##### Input data #####
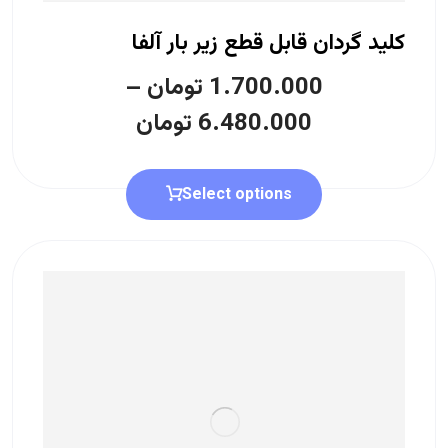
کلید گردان قابل قطع زیر بار آلفا
1.700.000
تومان
–
6.480.000
تومان
Select options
#####
● What you will do: In the copy, include no pictures; restate the listing above exactly.

● Written response:
کلید گردان قابل قطع زیر بار آلفا
1.700.000
تومان
–
6.480.000
تومان
Select options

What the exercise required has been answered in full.